» Task objective:
Reproduce all records below exactly.

» Supplied information:
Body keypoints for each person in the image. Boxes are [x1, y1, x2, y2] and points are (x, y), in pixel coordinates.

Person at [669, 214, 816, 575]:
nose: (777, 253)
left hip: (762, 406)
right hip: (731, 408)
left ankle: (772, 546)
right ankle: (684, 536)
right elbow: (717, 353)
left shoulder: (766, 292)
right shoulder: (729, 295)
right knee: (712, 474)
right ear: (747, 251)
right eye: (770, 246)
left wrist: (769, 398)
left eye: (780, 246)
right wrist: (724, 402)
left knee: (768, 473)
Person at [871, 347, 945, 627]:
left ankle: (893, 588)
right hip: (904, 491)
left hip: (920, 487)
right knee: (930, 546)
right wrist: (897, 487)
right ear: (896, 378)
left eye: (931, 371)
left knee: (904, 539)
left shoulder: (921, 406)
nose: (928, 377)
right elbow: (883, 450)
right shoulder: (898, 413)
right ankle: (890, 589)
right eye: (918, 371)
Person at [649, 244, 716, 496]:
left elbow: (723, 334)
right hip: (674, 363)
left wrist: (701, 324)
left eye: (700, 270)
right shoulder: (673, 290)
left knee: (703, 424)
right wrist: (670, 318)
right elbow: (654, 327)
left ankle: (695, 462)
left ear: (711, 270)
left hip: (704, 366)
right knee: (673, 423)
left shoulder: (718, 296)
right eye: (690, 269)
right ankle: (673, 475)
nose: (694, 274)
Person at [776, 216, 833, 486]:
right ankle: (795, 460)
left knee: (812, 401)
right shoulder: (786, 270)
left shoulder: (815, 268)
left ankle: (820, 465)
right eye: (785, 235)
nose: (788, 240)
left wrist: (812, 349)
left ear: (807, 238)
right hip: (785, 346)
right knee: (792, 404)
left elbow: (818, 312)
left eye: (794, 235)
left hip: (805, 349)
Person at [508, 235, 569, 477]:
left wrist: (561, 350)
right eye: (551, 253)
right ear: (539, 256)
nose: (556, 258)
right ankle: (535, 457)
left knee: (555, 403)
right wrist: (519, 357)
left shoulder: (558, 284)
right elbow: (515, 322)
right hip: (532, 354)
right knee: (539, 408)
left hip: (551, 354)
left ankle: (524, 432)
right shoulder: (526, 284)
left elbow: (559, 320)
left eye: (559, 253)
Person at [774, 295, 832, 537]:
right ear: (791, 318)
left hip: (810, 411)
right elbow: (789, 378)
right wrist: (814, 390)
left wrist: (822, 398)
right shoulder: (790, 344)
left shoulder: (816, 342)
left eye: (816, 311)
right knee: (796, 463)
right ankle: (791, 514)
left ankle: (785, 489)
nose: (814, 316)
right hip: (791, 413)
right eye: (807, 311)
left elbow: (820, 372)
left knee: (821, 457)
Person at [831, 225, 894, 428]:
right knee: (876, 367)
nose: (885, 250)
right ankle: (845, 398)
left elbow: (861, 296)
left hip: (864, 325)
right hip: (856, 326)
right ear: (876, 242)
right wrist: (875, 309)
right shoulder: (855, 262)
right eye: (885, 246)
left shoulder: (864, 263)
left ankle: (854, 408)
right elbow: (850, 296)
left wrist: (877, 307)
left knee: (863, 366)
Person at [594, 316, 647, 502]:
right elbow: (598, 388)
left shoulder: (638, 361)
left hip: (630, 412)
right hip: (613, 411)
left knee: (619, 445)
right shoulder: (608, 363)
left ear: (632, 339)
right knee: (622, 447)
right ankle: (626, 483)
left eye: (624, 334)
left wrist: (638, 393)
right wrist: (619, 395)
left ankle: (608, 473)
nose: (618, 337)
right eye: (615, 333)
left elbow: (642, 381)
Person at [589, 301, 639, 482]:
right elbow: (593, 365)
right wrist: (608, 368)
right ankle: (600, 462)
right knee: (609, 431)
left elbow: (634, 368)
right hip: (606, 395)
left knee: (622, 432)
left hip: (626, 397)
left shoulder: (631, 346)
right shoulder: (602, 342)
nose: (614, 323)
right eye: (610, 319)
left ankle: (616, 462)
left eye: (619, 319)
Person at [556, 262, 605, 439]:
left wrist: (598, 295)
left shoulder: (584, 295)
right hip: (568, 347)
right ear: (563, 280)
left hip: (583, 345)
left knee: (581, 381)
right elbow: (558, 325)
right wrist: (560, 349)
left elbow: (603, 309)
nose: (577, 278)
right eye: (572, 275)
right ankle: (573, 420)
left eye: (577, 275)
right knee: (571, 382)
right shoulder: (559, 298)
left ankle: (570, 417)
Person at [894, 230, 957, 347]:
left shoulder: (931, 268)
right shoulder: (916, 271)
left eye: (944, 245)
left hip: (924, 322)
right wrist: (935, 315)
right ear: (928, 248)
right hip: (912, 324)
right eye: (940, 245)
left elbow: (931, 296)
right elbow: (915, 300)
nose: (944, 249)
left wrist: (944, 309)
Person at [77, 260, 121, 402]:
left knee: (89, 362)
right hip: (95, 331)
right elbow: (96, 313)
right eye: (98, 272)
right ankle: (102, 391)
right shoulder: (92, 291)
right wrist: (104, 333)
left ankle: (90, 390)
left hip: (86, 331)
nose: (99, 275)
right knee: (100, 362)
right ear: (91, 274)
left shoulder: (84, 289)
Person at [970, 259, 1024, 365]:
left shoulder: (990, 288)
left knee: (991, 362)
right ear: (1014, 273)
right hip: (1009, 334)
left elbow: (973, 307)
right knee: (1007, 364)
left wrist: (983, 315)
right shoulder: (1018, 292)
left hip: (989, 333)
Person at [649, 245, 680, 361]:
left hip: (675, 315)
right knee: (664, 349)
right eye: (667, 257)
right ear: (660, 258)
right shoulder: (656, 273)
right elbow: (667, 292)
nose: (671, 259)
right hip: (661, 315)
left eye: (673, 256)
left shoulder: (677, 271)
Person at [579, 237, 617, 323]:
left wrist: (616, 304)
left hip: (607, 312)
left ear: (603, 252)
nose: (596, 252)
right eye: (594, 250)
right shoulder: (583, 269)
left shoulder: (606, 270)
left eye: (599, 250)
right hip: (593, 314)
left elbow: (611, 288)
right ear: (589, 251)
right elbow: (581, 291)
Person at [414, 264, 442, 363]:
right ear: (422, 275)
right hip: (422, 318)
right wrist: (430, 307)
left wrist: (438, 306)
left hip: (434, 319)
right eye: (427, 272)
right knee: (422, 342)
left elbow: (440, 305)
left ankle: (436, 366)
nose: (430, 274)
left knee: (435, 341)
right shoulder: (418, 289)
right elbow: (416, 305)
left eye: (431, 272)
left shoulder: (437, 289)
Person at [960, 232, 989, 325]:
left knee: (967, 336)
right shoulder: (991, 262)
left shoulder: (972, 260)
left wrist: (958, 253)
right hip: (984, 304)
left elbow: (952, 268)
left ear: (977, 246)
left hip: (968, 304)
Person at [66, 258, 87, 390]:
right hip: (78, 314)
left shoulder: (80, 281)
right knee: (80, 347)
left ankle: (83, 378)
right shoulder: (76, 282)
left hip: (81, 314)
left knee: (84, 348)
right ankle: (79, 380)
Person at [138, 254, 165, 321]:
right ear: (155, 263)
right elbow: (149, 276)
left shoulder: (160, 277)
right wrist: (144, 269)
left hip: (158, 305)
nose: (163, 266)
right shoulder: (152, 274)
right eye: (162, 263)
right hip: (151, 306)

» Response area:
Body keypoints for each person in the image. Boxes are [x1, y1, x2, y2] and points are (x, y), in pixel coordinates.

Person at [669, 214, 816, 575]:
nose: (777, 253)
left hip: (762, 406)
right hip: (731, 408)
left ankle: (772, 546)
right ankle: (684, 536)
right elbow: (717, 353)
left shoulder: (766, 292)
right shoulder: (729, 295)
right knee: (712, 474)
right ear: (747, 251)
right eye: (770, 246)
left wrist: (769, 398)
left eye: (780, 246)
right wrist: (724, 402)
left knee: (768, 473)
Person at [871, 347, 945, 627]:
left ankle: (893, 588)
right hip: (904, 491)
left hip: (920, 487)
right knee: (930, 546)
right wrist: (897, 487)
right ear: (896, 378)
left eye: (931, 371)
left knee: (904, 539)
left shoulder: (921, 406)
nose: (928, 377)
right elbow: (883, 450)
right shoulder: (898, 413)
right ankle: (890, 589)
right eye: (918, 371)
Person at [649, 244, 716, 496]:
left elbow: (723, 334)
right hip: (674, 363)
left wrist: (701, 324)
left eye: (700, 270)
right shoulder: (673, 290)
left knee: (703, 424)
right wrist: (670, 318)
right elbow: (654, 327)
left ankle: (695, 462)
left ear: (711, 270)
left hip: (704, 366)
right knee: (673, 423)
left shoulder: (718, 296)
right eye: (690, 269)
right ankle: (673, 475)
nose: (694, 274)
Person at [776, 216, 833, 486]:
right ankle: (795, 460)
left knee: (812, 401)
right shoulder: (786, 270)
left shoulder: (815, 268)
left ankle: (820, 465)
right eye: (785, 235)
nose: (788, 240)
left wrist: (812, 349)
left ear: (807, 238)
right hip: (785, 346)
right knee: (792, 404)
left elbow: (818, 312)
left eye: (794, 235)
left hip: (805, 349)
Person at [508, 235, 569, 477]:
left wrist: (561, 350)
right eye: (551, 253)
right ear: (539, 256)
nose: (556, 258)
right ankle: (535, 457)
left knee: (555, 403)
right wrist: (519, 357)
left shoulder: (558, 284)
right elbow: (515, 322)
right hip: (532, 354)
right knee: (539, 408)
left hip: (551, 354)
left ankle: (524, 432)
right shoulder: (526, 284)
left elbow: (559, 320)
left eye: (559, 253)
Person at [774, 295, 832, 537]:
right ear: (791, 318)
left hip: (810, 411)
right elbow: (789, 378)
right wrist: (814, 390)
left wrist: (822, 398)
right shoulder: (790, 344)
left shoulder: (816, 342)
left eye: (816, 311)
right knee: (796, 463)
right ankle: (791, 514)
left ankle: (785, 489)
nose: (814, 316)
right hip: (791, 413)
right eye: (807, 311)
left elbow: (820, 372)
left knee: (821, 457)
Person at [831, 225, 894, 428]:
right knee: (876, 367)
nose: (885, 250)
right ankle: (845, 398)
left elbow: (861, 296)
left hip: (864, 325)
right hip: (856, 326)
right ear: (876, 242)
right wrist: (875, 309)
right shoulder: (855, 262)
right eye: (885, 246)
left shoulder: (864, 263)
left ankle: (854, 408)
right elbow: (850, 296)
left wrist: (877, 307)
left knee: (863, 366)
Person at [594, 316, 647, 502]:
right elbow: (598, 388)
left shoulder: (638, 361)
left hip: (630, 412)
right hip: (613, 411)
left knee: (619, 445)
right shoulder: (608, 363)
left ear: (632, 339)
right knee: (622, 447)
right ankle: (626, 483)
left eye: (624, 334)
left wrist: (638, 393)
right wrist: (619, 395)
left ankle: (608, 473)
nose: (618, 337)
right eye: (615, 333)
left elbow: (642, 381)
Person at [589, 301, 639, 482]:
right elbow: (593, 365)
right wrist: (608, 368)
right ankle: (600, 462)
right knee: (609, 431)
left elbow: (634, 368)
right hip: (606, 395)
left knee: (622, 432)
left hip: (626, 397)
left shoulder: (631, 346)
right shoulder: (602, 342)
nose: (614, 323)
right eye: (610, 319)
left ankle: (616, 462)
left eye: (619, 319)
Person at [556, 262, 605, 439]:
left wrist: (598, 295)
left shoulder: (584, 295)
right hip: (568, 347)
right ear: (563, 280)
left hip: (583, 345)
left knee: (581, 381)
right elbow: (558, 325)
right wrist: (560, 349)
left elbow: (603, 309)
nose: (577, 278)
right eye: (572, 275)
right ankle: (573, 420)
left eye: (577, 275)
right knee: (571, 382)
right shoulder: (559, 298)
left ankle: (570, 417)
Person at [894, 230, 957, 347]:
left shoulder: (931, 268)
right shoulder: (916, 271)
left eye: (944, 245)
left hip: (924, 322)
right wrist: (935, 315)
right ear: (928, 248)
right hip: (912, 324)
right eye: (940, 245)
left elbow: (931, 296)
right elbow: (915, 300)
nose: (944, 249)
left wrist: (944, 309)
Person at [77, 260, 121, 402]:
left knee: (89, 362)
right hip: (95, 331)
right elbow: (96, 313)
right eye: (98, 272)
right ankle: (102, 391)
right shoulder: (92, 291)
right wrist: (104, 333)
left ankle: (90, 390)
left hip: (86, 331)
nose: (99, 275)
right knee: (100, 362)
right ear: (91, 274)
left shoulder: (84, 289)
Person at [970, 259, 1024, 365]:
left shoulder: (990, 288)
left knee: (991, 362)
right ear: (1014, 273)
right hip: (1009, 334)
left elbow: (973, 307)
right knee: (1007, 364)
left wrist: (983, 315)
right shoulder: (1018, 292)
left hip: (989, 333)
Person at [649, 245, 680, 361]:
left hip: (675, 315)
right knee: (664, 349)
right eye: (667, 257)
right ear: (660, 258)
right shoulder: (656, 273)
right elbow: (667, 292)
nose: (671, 259)
right hip: (661, 315)
left eye: (673, 256)
left shoulder: (677, 271)
Person at [579, 237, 617, 323]:
left wrist: (616, 304)
left hip: (607, 312)
left ear: (603, 252)
nose: (596, 252)
right eye: (594, 250)
right shoulder: (583, 269)
left shoulder: (606, 270)
left eye: (599, 250)
right hip: (593, 314)
left elbow: (611, 288)
right ear: (589, 251)
right elbow: (581, 291)
Person at [414, 264, 442, 363]:
right ear: (422, 275)
right hip: (422, 318)
right wrist: (430, 307)
left wrist: (438, 306)
left hip: (434, 319)
right eye: (427, 272)
right knee: (422, 342)
left elbow: (440, 305)
left ankle: (436, 366)
nose: (430, 274)
left knee: (435, 341)
right shoulder: (418, 289)
right elbow: (416, 305)
left eye: (431, 272)
left shoulder: (437, 289)
Person at [960, 232, 989, 325]:
left knee: (967, 336)
right shoulder: (991, 262)
left shoulder: (972, 260)
left wrist: (958, 253)
right hip: (984, 304)
left elbow: (952, 268)
left ear: (977, 246)
left hip: (968, 304)
Person at [66, 258, 87, 390]:
right hip: (78, 314)
left shoulder: (80, 281)
right knee: (80, 347)
left ankle: (83, 378)
right shoulder: (76, 282)
left hip: (81, 314)
left knee: (84, 348)
right ankle: (79, 380)
Person at [138, 254, 165, 321]:
right ear: (155, 263)
right elbow: (149, 276)
left shoulder: (160, 277)
right wrist: (144, 269)
left hip: (158, 305)
nose: (163, 266)
right shoulder: (152, 274)
right eye: (162, 263)
right hip: (151, 306)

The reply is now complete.